Addiction is one of the behaviors which everyone thinks won’t happen to them, but mother nature is out to prove otherwise. It turns out that scientifically our minds are wired to become attached and even addicted to things to a certain extent. In fact, it is even necessary to form these types of attachments to live a healthy life. However, the problem is that at some point a line has to be drawn for them not to become harmful behaviors. 

According to G. Alan Marlatt director of the Addictive Behaviors Research Center at the University of Washington: “Everyone engages in addictive behaviors to some extent because such things as eating, drinking, and sex are essential to survival and highly reinforcing. We get immediate gratification from them and find them very hard to give up, indeed. That’s a pretty good definition of addiction.” So, everyday behavior can be a certain type of addiction too, but one which does not get in the way of us performing and carrying out other tasks. 
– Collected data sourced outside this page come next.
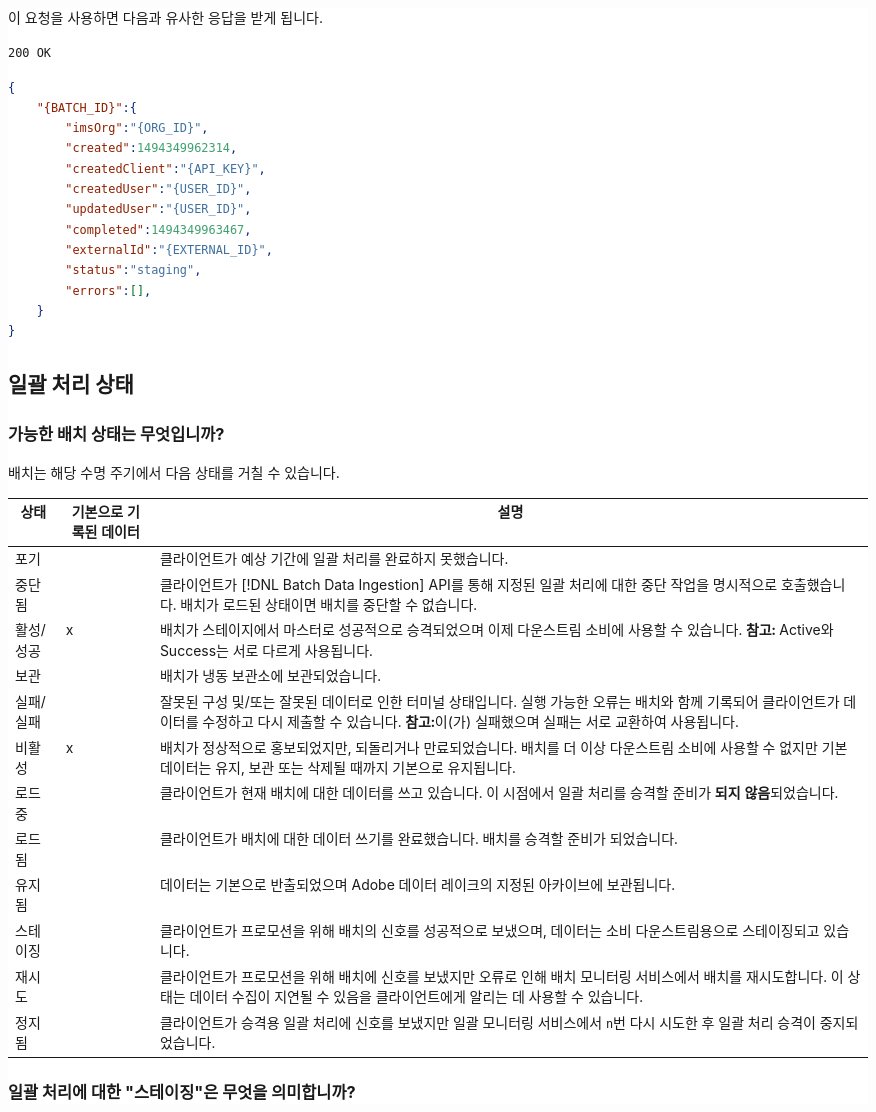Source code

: 이 요청을 사용하면 다음과 유사한 응답을 받게 됩니다.

```http
200 OK
```

```json
{
    "{BATCH_ID}":{
        "imsOrg":"{ORG_ID}",
        "created":1494349962314,
        "createdClient":"{API_KEY}",
        "createdUser":"{USER_ID}",
        "updatedUser":"{USER_ID}",
        "completed":1494349963467,
        "externalId":"{EXTERNAL_ID}",
        "status":"staging",
        "errors":[],
    }
}
```

## 일괄 처리 상태

### 가능한 배치 상태는 무엇입니까?

배치는 해당 수명 주기에서 다음 상태를 거칠 수 있습니다.

| 상태 | 기본으로 기록된 데이터 | 설명 |
| ------ | ---------------------- | ----------- |
| 포기 | | 클라이언트가 예상 기간에 일괄 처리를 완료하지 못했습니다. |
| 중단됨 | | 클라이언트가 [!DNL Batch Data Ingestion] API를 통해 지정된 일괄 처리에 대한 중단 작업을 명시적으로 호출했습니다. 배치가 로드된 상태이면 배치를 중단할 수 없습니다. |
| 활성/성공 | x | 배치가 스테이지에서 마스터로 성공적으로 승격되었으며 이제 다운스트림 소비에 사용할 수 있습니다. **참고:** Active와 Success는 서로 다르게 사용됩니다. |
| 보관 | | 배치가 냉동 보관소에 보관되었습니다. |
| 실패/실패 | | 잘못된 구성 및/또는 잘못된 데이터로 인한 터미널 상태입니다. 실행 가능한 오류는 배치와 함께 기록되어 클라이언트가 데이터를 수정하고 다시 제출할 수 있습니다. **참고:**&#x200B;이(가) 실패했으며 실패는 서로 교환하여 사용됩니다. |
| 비활성 | x | 배치가 정상적으로 홍보되었지만, 되돌리거나 만료되었습니다. 배치를 더 이상 다운스트림 소비에 사용할 수 없지만 기본 데이터는 유지, 보관 또는 삭제될 때까지 기본으로 유지됩니다. |
| 로드 중 | | 클라이언트가 현재 배치에 대한 데이터를 쓰고 있습니다. 이 시점에서 일괄 처리를 승격할 준비가 **되지 않음**&#x200B;되었습니다. |
| 로드됨 | | 클라이언트가 배치에 대한 데이터 쓰기를 완료했습니다. 배치를 승격할 준비가 되었습니다. |
| 유지됨 | | 데이터는 기본으로 반출되었으며 Adobe 데이터 레이크의 지정된 아카이브에 보관됩니다. |
| 스테이징 | | 클라이언트가 프로모션을 위해 배치의 신호를 성공적으로 보냈으며, 데이터는 소비 다운스트림용으로 스테이징되고 있습니다. |
| 재시도 | | 클라이언트가 프로모션을 위해 배치에 신호를 보냈지만 오류로 인해 배치 모니터링 서비스에서 배치를 재시도합니다. 이 상태는 데이터 수집이 지연될 수 있음을 클라이언트에게 알리는 데 사용할 수 있습니다. |
| 정지됨 | | 클라이언트가 승격용 일괄 처리에 신호를 보냈지만 일괄 모니터링 서비스에서 `n`번 다시 시도한 후 일괄 처리 승격이 중지되었습니다. |

### 일괄 처리에 대한 &quot;스테이징&quot;은 무엇을 의미합니까?
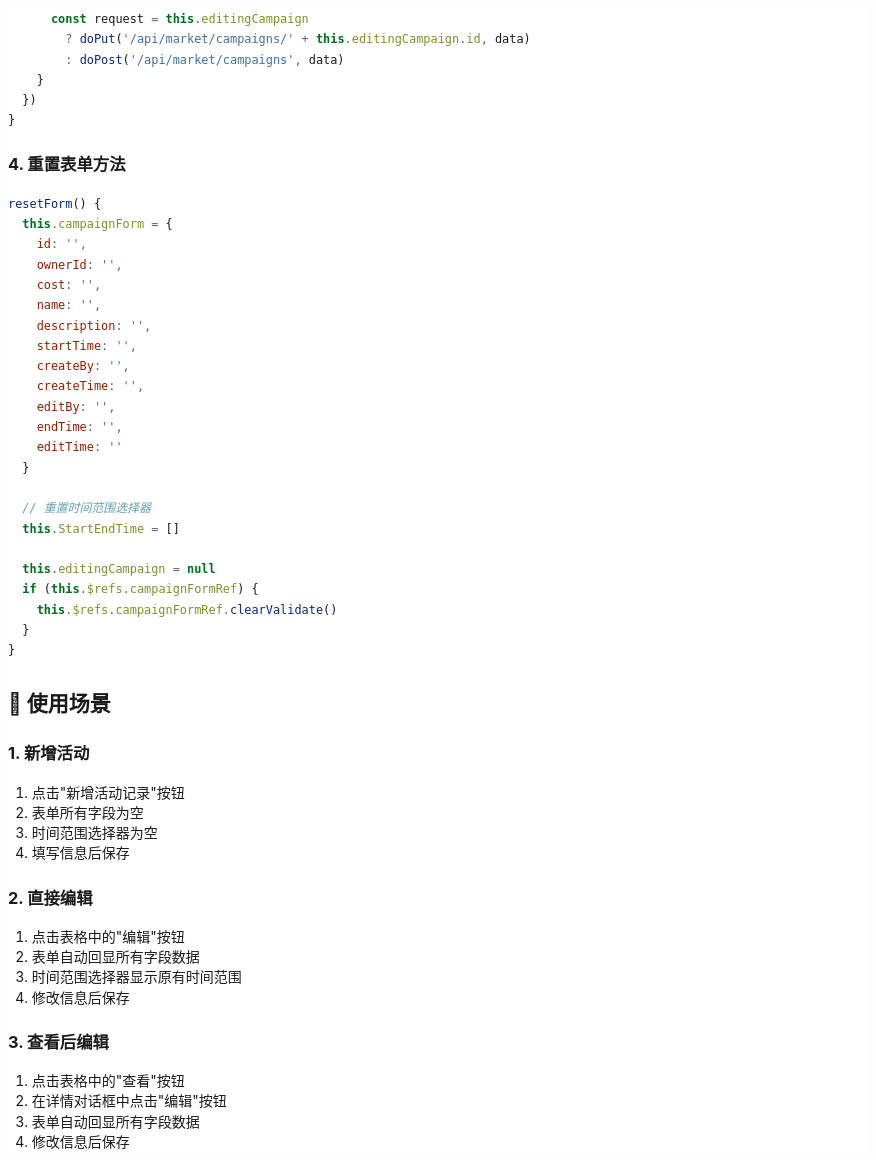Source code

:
 ```javascript
      const request = this.editingCampaign 
        ? doPut('/api/market/campaigns/' + this.editingCampaign.id, data)
        : doPost('/api/market/campaigns', data)
    }
  })
}
```

### 4. **重置表单方法**
```javascript
resetForm() {
  this.campaignForm = {
    id: '',
    ownerId: '',
    cost: '',
    name: '',
    description: '',
    startTime: '',
    createBy: '',
    createTime: '',
    editBy: '',
    endTime: '',
    editTime: ''
  }
  
  // 重置时间范围选择器
  this.StartEndTime = []
  
  this.editingCampaign = null
  if (this.$refs.campaignFormRef) {
    this.$refs.campaignFormRef.clearValidate()
  }
}
```

## 🎯 使用场景

### 1. **新增活动**
1. 点击"新增活动记录"按钮
2. 表单所有字段为空
3. 时间范围选择器为空
4. 填写信息后保存

### 2. **直接编辑**
1. 点击表格中的"编辑"按钮
2. 表单自动回显所有字段数据
3. 时间范围选择器显示原有时间范围
4. 修改信息后保存

### 3. **查看后编辑**
1. 点击表格中的"查看"按钮
2. 在详情对话框中点击"编辑"按钮
3. 表单自动回显所有字段数据
4. 修改信息后保存
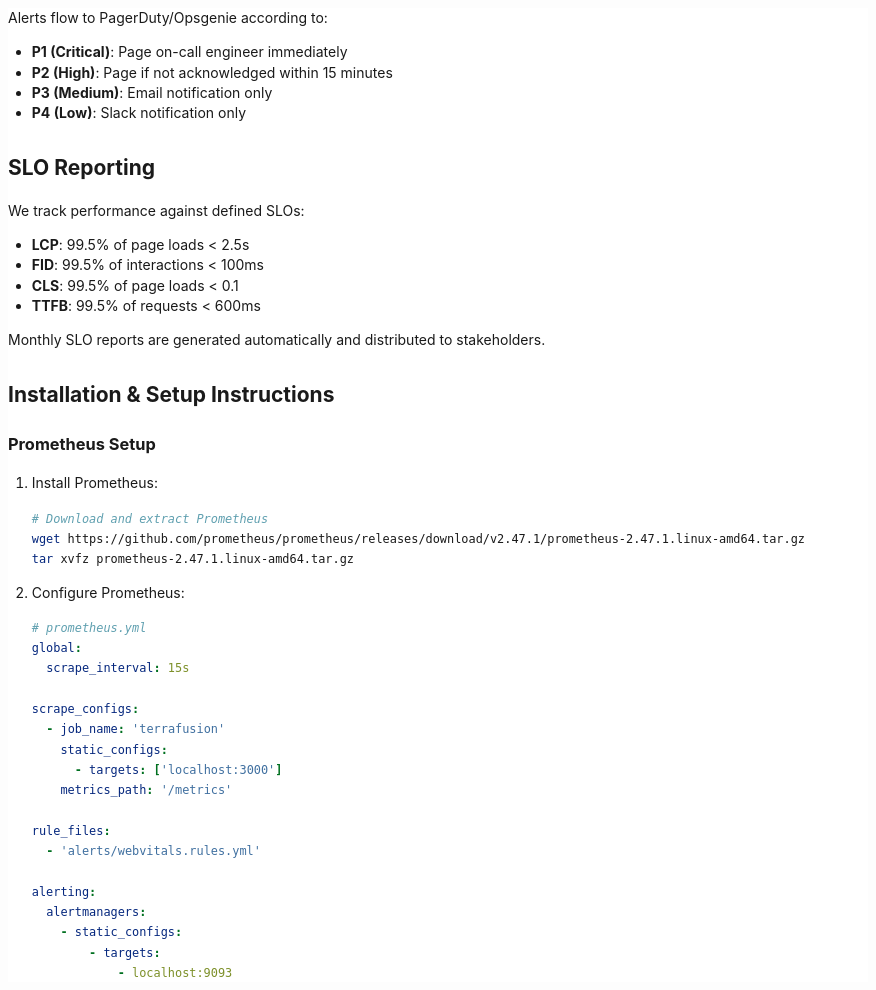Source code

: Alerts flow to PagerDuty/Opsgenie according to:

- **P1 (Critical)**: Page on-call engineer immediately
- **P2 (High)**: Page if not acknowledged within 15 minutes
- **P3 (Medium)**: Email notification only
- **P4 (Low)**: Slack notification only

## SLO Reporting

We track performance against defined SLOs:

- **LCP**: 99.5% of page loads < 2.5s
- **FID**: 99.5% of interactions < 100ms
- **CLS**: 99.5% of page loads < 0.1
- **TTFB**: 99.5% of requests < 600ms

Monthly SLO reports are generated automatically and distributed to stakeholders.

## Installation & Setup Instructions

### Prometheus Setup

1. Install Prometheus:

   ```bash
   # Download and extract Prometheus
   wget https://github.com/prometheus/prometheus/releases/download/v2.47.1/prometheus-2.47.1.linux-amd64.tar.gz
   tar xvfz prometheus-2.47.1.linux-amd64.tar.gz
   ```

2. Configure Prometheus:

   ```yaml
   # prometheus.yml
   global:
     scrape_interval: 15s

   scrape_configs:
     - job_name: 'terrafusion'
       static_configs:
         - targets: ['localhost:3000']
       metrics_path: '/metrics'

   rule_files:
     - 'alerts/webvitals.rules.yml'

   alerting:
     alertmanagers:
       - static_configs:
           - targets:
               - localhost:9093
   ```
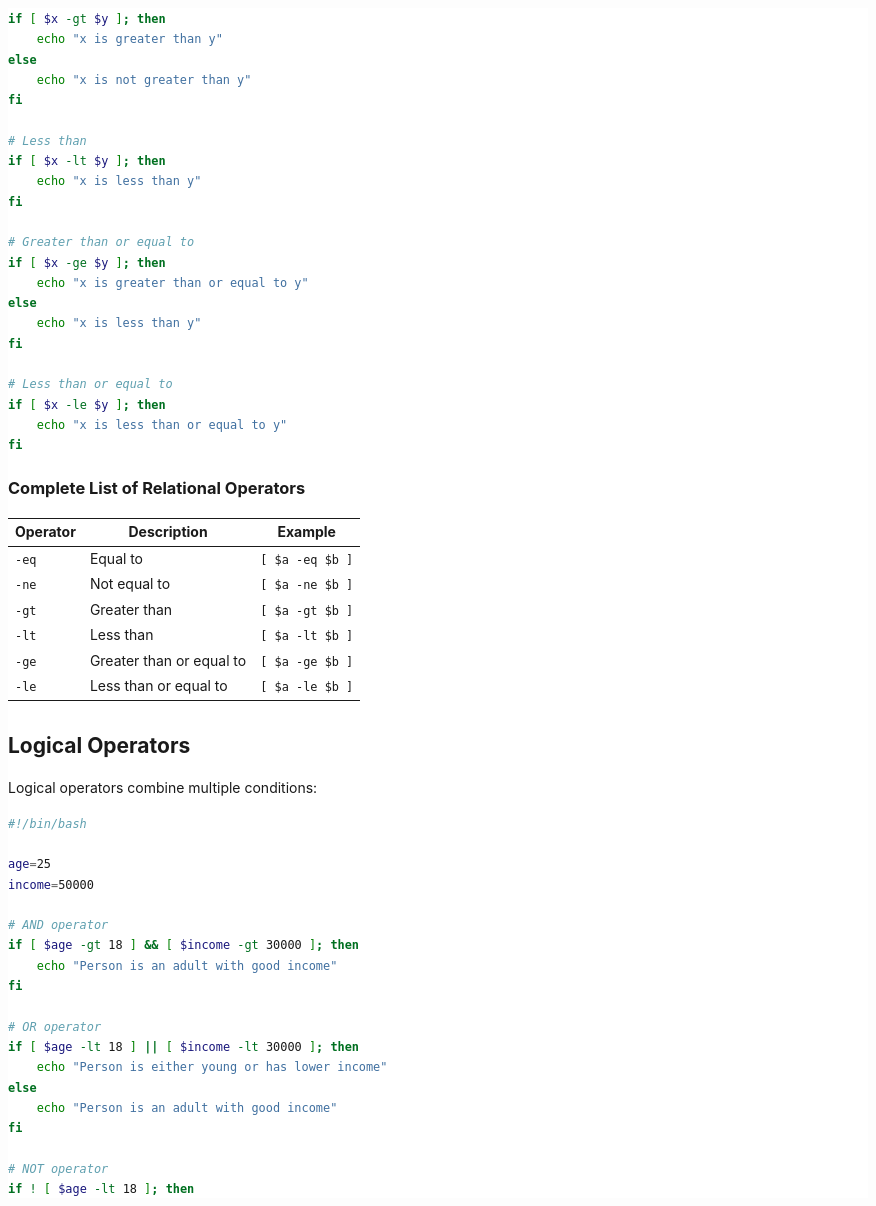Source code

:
 ```bash
if [ $x -gt $y ]; then
    echo "x is greater than y"
else
    echo "x is not greater than y"
fi

# Less than
if [ $x -lt $y ]; then
    echo "x is less than y"
fi

# Greater than or equal to
if [ $x -ge $y ]; then
    echo "x is greater than or equal to y"
else
    echo "x is less than y"
fi

# Less than or equal to
if [ $x -le $y ]; then
    echo "x is less than or equal to y"
fi
```

### Complete List of Relational Operators

| Operator | Description | Example |
|----------|-------------|---------|
| `-eq` | Equal to | `[ $a -eq $b ]` |
| `-ne` | Not equal to | `[ $a -ne $b ]` |
| `-gt` | Greater than | `[ $a -gt $b ]` |
| `-lt` | Less than | `[ $a -lt $b ]` |
| `-ge` | Greater than or equal to | `[ $a -ge $b ]` |
| `-le` | Less than or equal to | `[ $a -le $b ]` |

## Logical Operators

Logical operators combine multiple conditions:

```bash
#!/bin/bash

age=25
income=50000

# AND operator
if [ $age -gt 18 ] && [ $income -gt 30000 ]; then
    echo "Person is an adult with good income"
fi

# OR operator
if [ $age -lt 18 ] || [ $income -lt 30000 ]; then
    echo "Person is either young or has lower income"
else
    echo "Person is an adult with good income"
fi

# NOT operator
if ! [ $age -lt 18 ]; then
```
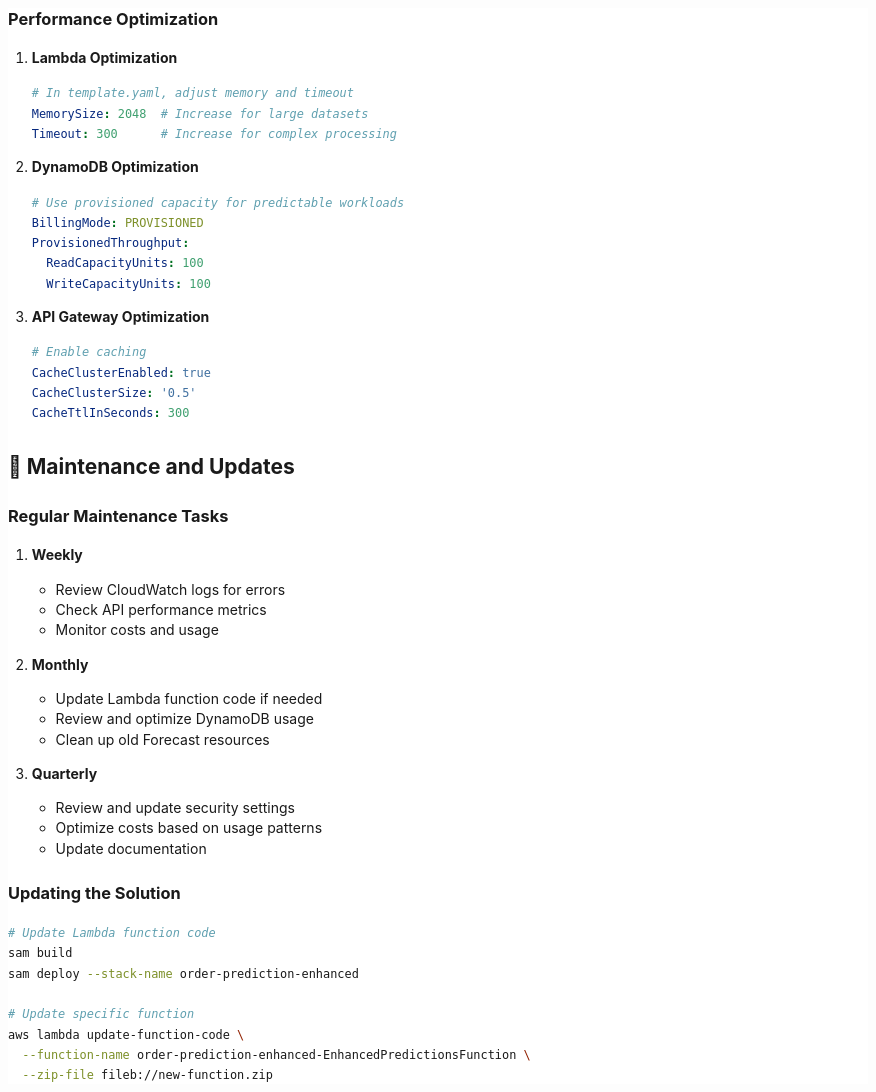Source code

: ### Performance Optimization

1. **Lambda Optimization**
   ```yaml
   # In template.yaml, adjust memory and timeout
   MemorySize: 2048  # Increase for large datasets
   Timeout: 300      # Increase for complex processing
   ```

2. **DynamoDB Optimization**
   ```yaml
   # Use provisioned capacity for predictable workloads
   BillingMode: PROVISIONED
   ProvisionedThroughput:
     ReadCapacityUnits: 100
     WriteCapacityUnits: 100
   ```

3. **API Gateway Optimization**
   ```yaml
   # Enable caching
   CacheClusterEnabled: true
   CacheClusterSize: '0.5'
   CacheTtlInSeconds: 300
   ```

## 🔄 Maintenance and Updates

### Regular Maintenance Tasks

1. **Weekly**
   - Review CloudWatch logs for errors
   - Check API performance metrics
   - Monitor costs and usage

2. **Monthly**
   - Update Lambda function code if needed
   - Review and optimize DynamoDB usage
   - Clean up old Forecast resources

3. **Quarterly**
   - Review and update security settings
   - Optimize costs based on usage patterns
   - Update documentation

### Updating the Solution

```bash
# Update Lambda function code
sam build
sam deploy --stack-name order-prediction-enhanced

# Update specific function
aws lambda update-function-code \
  --function-name order-prediction-enhanced-EnhancedPredictionsFunction \
  --zip-file fileb://new-function.zip
```
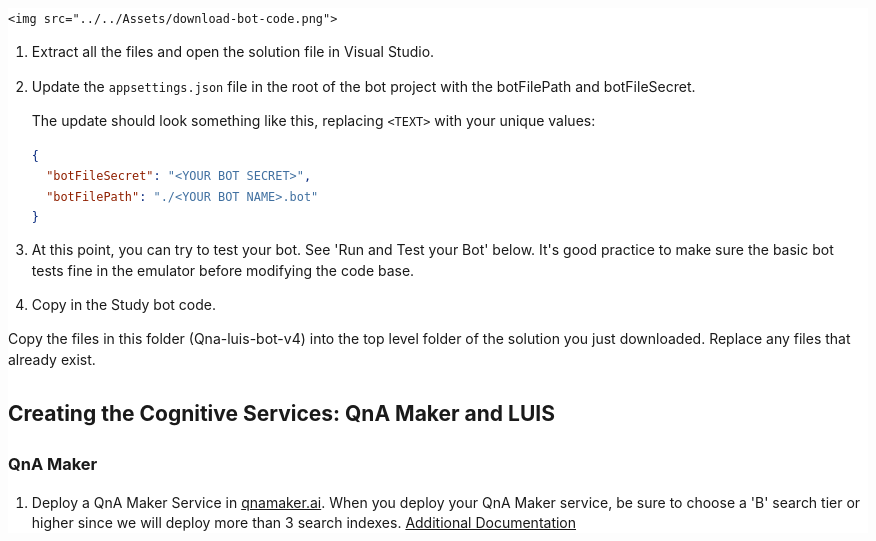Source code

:     <img src="../../Assets/download-bot-code.png">

1. Extract all the files and open the solution file in Visual Studio.


1. Update the `appsettings.json` file in the root of the bot project with the botFilePath and botFileSecret. 

   The update should look something like this, replacing `<TEXT>` with your unique values: 
    ```json
    {
      "botFileSecret": "<YOUR BOT SECRET>",
      "botFilePath": "./<YOUR BOT NAME>.bot"
    }
    ```

1. At this point, you can try to test your bot. See 'Run and Test your Bot' below. It's good practice to make sure the basic bot tests fine in the emulator before modifying the code base.

1. Copy in the Study bot code. 

Copy the files in this folder (Qna-luis-bot-v4) into the top level folder of the solution you just downloaded. Replace any files that already exist.
    
## Creating the Cognitive Services: QnA Maker and LUIS

### QnA Maker

1. Deploy a QnA Maker Service in [qnamaker.ai](https://www.qnamaker.ai). When you deploy your QnA Maker service, be sure to choose a 'B' search tier or higher since we will deploy more than 3 search indexes. [Additional Documentation](https://docs.microsoft.com/en-us/azure/cognitive-services/qnamaker/quickstarts/create-publish-knowledge-base)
Physiologist and pharmacologist Steven Childers states: “The inescapable fact is that nature gave us the ability to become hooked because the brain has dearly evolved a reward system, just as it has a pain system. The fact that some things may accidentally or inadvertently trigger that system is somewhat beside the point. Our brains didn’t develop opiate receptors to tempt us with heroin addiction. The coca plant didn’t develop cocaine to produce what we call crack addicts. This plant doesn’t care two hoots about our brain. But heroin and cocaine addiction certainly tell us a great deal about how brains work. And how they work is that if you taste or experience something that you like, that feels good, you’re reinforced to do that again. Basic drives, for food, sex, and pleasure, activate reward centers in the brain. They’re part of human nature.”

It is one of the reasons why positive reinforcement and reward systems are the right way to wire the brain towards good behavior. When the brain acknowledges that it has received a reward and feels good, it is triggered to perform that behavior again. Therefore, everyone can be considered a potential addict in one way or another and should always evaluate their behavior from this perspective.